Уж тут ничего не скажешь, боец был знатный. И раньше еще, на посаде Тихвинском живя, в боях удалью славился, и здесь, в Москве, имя не срамил – если было время, с большим удовольствием стенка на стенку хаживал, замоскворецкие супротив скородомских; все трое за Москвой-рекой, на усадьбе, доброхотом Ртищевым – дай ему Бог здоровьица – жалованной, и жили. Не одни – с Иваном с посаду Тихвинского невеста приехала, Василиска, сестрица Митькина. По осени, как и полагается, свадьбу играть решили – к тому оно и шло. Прохор, правда, старался в Василискином тереме без лишней нужды не появляться – все ж когда-то был в нее сильно влюблен, и не совсем заглохла еще в сердце старая рана, еще болела, еще кровоточила. Что ж, Василиска предпочла Ивана, а Прохора назвала братом. Всего лишь братом. Немного. Но – и немало.

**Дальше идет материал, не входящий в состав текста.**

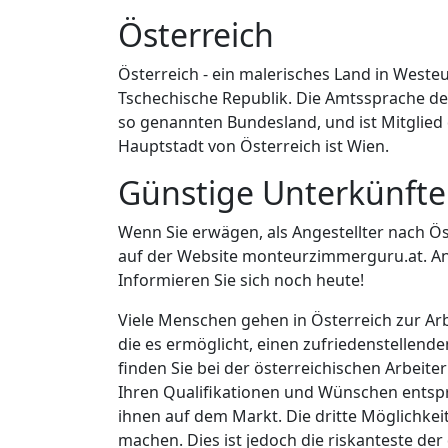
Österreich
Österreich - ein malerisches Land in Westeu
Tschechische Republik. Die Amtssprache de
so genannten Bundesland, und ist Mitglied 
Hauptstadt von Österreich ist Wien.
Günstige Unterkünfte 
Wenn Sie erwägen, als Angestellter nach Öst
auf der Website monteurzimmerguru.at. An
Informieren Sie sich noch heute!
Viele Menschen gehen in Österreich zur Ar
die es ermöglicht, einen zufriedenstellend
finden Sie bei der österreichischen Arbeit
Ihren Qualifikationen und Wünschen entspre
ihnen auf dem Markt. Die dritte Möglichkeit
machen. Dies ist jedoch die riskanteste de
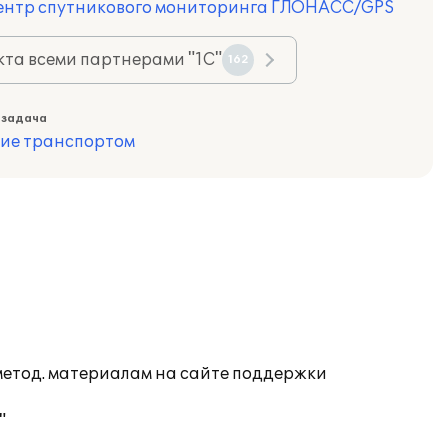
Центр спутникового мониторинга ГЛОНАСС/GPS
та всеми партнерами "1С"
162
 задача
ие транспортом
 метод. материалам на сайте поддержки
"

– Ну что, жильцы, дворяне московские? – Семен Никитич все никак не мог уняться. – Чины ваши не велики ль вам?
Ишь, чины приплел, аспид. За французские дела – розыск грамот самозванца – Ртищев, как и обещал, выхлопотал парням чины: Митьке с Прохором – московских жильцов, ну а Иван так и остался дворянином московским, до стряпчего уж больно молод был, но сказали – жди, все может случиться. Наградили деньгами, и преизрядно – и то хлеб, тем более по нынешним непростым временам. Главное, конечно, что Митька с Прохором выбились из монастырских холопей, в свободные люди вышли, да еще в какие!
Скрипнув дверью – по велению боярина петли специально не смазывали, чтобы слышно было, что кто-то вошел, – в жарко натопленную присутственную горницу заглянул слуга.
Семен Никитич скосил глаза:
– Чего тебе, Федька?
– Думный дворянин Ртищев челом бьет, батюшка. Войти похощет.
Боярин махнул рукой и язвительно прищурил глаза:
– Ну, коли похощет, так уж пусть войдет. Тем более и людишки его уже здесь, парятся.
Иван с Митькой быстро, словно нерадивые ученики, переглянулись с усмешкой: вот уж верно заметил Семен Никитич – «парятся». С такой печкой и впрямь семь потов сойдет.
Поклонившись, вошел Ртищев – высокий, сутулый, не по-московски элегантный, в длинном приталенном польском кафтане черного бархата с серебром, с накинутым поверх него опашнем, при шпаге.
– Чтой-то ты, Ондрей Петрович, все в платье поганском ходишь, – не преминул попенять Годунов.
Ртищев закашлялся.
– Сам знаешь, Семен Никитич, – хвора в груди меня, не могу тяжелое платье носить, задыхаюсь. А что шпагу с собой таскаю, так сам знаешь – многонько врагов у меня.
Боярин неожиданно засмеялся:
– То верно, многонько. Вот о врагах с тобой и поговорим. Не о твоих врагах, Ондрей Петрович, о государевых! Но – чуть опосля, – Семен Никитич хитро прищурил левый глаз и, кивнув на парней, осведомился: – Угадай-ка, чего у меня парнищи твои делают?
Ртищев тут же скривился, словно у него внезапно заболел зуб. Вообще, думный дворянин сильно сдал за последнее время, тут, видно, все в одну кучу свалилось – и болезнь, и старость, и хлопоты.